[SOURCE RECORDS — start]

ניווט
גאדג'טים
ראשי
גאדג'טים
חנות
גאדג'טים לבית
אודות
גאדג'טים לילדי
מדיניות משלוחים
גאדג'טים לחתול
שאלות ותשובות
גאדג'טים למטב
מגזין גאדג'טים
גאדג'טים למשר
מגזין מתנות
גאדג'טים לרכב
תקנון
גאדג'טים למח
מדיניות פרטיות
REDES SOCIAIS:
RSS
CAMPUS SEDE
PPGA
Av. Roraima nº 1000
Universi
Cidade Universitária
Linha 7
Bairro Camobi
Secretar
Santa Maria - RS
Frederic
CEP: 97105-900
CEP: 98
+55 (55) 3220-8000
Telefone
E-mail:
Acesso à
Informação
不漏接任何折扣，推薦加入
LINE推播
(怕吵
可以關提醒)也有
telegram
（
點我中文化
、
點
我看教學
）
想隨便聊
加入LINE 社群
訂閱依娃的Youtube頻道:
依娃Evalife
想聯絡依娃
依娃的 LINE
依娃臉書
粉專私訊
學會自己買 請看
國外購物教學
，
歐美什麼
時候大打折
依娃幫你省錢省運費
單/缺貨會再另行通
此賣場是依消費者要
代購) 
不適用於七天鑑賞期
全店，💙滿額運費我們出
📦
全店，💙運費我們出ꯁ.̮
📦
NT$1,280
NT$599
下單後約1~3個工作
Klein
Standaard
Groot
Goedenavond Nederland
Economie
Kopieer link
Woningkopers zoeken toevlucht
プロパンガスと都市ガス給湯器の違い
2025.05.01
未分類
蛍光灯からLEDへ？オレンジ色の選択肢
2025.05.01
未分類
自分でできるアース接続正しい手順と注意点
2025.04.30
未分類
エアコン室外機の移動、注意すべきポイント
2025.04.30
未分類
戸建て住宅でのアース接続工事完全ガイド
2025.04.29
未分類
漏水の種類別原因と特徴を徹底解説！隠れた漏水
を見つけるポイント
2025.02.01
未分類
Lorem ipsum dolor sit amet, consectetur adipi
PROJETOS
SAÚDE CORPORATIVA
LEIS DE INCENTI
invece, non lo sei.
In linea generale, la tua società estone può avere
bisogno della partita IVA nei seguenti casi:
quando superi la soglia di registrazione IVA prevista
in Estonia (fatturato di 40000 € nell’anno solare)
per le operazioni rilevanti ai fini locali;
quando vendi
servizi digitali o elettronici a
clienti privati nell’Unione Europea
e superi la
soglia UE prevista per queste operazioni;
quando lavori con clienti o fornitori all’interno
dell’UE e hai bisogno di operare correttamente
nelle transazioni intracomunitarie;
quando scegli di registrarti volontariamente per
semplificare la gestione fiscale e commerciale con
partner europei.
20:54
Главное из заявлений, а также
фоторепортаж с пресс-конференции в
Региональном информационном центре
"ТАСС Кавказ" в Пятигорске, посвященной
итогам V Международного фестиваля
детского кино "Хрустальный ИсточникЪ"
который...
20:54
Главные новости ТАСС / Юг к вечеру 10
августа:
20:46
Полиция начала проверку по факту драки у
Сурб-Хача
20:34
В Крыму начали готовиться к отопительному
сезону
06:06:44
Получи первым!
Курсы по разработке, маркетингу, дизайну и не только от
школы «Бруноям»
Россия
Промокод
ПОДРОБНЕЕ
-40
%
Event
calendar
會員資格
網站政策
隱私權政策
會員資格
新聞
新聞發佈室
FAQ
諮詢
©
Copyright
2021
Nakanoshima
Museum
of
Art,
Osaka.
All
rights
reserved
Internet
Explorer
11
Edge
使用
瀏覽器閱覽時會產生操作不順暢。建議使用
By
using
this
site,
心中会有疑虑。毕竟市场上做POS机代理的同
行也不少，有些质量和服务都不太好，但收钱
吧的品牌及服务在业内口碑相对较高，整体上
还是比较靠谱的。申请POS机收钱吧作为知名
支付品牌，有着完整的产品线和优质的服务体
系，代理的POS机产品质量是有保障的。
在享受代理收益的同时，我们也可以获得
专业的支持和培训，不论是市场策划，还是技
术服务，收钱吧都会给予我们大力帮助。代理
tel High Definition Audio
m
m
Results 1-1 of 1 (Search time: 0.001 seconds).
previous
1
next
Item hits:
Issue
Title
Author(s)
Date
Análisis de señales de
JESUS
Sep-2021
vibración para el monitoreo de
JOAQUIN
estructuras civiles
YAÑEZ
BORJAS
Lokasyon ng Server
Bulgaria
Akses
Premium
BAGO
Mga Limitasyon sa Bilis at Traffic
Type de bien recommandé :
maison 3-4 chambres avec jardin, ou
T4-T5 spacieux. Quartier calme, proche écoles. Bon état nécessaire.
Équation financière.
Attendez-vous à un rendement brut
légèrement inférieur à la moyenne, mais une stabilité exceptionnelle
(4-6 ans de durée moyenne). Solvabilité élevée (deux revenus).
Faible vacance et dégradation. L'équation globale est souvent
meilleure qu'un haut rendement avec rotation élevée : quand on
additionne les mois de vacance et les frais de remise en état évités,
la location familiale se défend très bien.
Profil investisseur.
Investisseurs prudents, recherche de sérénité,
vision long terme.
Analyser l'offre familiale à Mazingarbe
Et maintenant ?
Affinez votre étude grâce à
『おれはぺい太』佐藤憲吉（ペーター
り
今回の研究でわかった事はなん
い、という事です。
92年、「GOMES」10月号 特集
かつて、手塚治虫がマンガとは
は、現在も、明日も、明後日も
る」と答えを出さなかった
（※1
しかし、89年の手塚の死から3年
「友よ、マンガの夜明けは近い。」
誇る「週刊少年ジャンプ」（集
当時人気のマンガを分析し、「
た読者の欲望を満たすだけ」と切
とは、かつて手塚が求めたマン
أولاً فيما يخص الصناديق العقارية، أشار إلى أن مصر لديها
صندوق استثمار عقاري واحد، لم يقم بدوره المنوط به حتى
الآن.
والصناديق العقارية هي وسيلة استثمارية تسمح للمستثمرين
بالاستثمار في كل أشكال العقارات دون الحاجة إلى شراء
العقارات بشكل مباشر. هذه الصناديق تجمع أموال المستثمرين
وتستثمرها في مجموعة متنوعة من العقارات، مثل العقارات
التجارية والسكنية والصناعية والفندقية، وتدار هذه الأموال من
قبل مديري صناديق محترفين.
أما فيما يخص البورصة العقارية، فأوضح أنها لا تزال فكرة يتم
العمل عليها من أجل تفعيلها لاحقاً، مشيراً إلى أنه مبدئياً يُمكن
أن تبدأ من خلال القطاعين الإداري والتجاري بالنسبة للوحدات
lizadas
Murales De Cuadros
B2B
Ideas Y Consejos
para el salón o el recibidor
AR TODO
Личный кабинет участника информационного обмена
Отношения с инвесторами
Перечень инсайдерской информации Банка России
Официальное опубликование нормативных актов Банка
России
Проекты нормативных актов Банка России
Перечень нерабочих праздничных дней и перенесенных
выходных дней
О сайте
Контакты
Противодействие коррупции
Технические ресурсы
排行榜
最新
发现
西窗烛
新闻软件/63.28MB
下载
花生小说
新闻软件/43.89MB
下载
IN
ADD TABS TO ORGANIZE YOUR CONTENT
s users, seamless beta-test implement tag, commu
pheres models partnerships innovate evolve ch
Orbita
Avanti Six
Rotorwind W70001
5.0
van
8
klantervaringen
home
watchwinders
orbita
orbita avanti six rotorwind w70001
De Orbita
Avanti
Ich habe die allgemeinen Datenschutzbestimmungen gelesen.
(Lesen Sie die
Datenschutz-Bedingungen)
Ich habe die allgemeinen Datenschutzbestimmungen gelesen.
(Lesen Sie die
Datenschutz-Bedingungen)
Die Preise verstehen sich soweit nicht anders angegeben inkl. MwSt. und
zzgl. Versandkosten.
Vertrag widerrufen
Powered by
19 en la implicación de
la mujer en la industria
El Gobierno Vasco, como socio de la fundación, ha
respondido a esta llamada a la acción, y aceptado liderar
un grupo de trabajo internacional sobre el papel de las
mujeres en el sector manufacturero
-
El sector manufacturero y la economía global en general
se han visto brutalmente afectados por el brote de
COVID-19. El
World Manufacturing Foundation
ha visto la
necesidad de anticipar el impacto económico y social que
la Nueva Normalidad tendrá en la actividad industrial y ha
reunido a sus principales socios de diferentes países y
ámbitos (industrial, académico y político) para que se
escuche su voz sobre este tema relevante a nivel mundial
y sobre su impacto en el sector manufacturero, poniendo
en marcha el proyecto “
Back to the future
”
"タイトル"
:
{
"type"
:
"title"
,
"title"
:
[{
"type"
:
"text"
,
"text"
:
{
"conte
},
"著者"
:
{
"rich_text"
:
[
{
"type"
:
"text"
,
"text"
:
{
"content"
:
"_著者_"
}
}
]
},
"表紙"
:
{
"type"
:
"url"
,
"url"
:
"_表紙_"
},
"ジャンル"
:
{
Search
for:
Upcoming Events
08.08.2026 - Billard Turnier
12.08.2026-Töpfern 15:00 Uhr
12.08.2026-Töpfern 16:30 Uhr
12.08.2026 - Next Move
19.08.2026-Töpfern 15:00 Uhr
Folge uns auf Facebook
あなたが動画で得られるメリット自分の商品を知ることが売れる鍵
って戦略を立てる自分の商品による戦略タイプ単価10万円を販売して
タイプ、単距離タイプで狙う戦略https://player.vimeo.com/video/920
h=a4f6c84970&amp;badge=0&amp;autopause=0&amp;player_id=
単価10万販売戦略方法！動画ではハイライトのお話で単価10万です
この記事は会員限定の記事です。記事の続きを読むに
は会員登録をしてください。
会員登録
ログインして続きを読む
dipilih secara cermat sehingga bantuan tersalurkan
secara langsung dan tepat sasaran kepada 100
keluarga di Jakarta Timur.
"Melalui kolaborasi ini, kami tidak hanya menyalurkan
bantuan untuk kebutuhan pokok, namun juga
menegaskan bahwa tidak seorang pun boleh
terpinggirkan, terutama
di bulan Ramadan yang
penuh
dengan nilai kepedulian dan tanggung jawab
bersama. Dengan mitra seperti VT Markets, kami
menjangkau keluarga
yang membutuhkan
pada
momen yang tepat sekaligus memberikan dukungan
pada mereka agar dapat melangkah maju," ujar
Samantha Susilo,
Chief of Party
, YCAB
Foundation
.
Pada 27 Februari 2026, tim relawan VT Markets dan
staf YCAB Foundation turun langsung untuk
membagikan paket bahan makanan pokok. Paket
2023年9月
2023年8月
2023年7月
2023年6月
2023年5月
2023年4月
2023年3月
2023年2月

[SOURCE RECORDS — finish]

## WORK TASK
From the entries above, copy each line holding "Foundation".

## TASK SOLUTION
World Manufacturing Foundation
Foundation
staf YCAB Foundation turun langsung untuk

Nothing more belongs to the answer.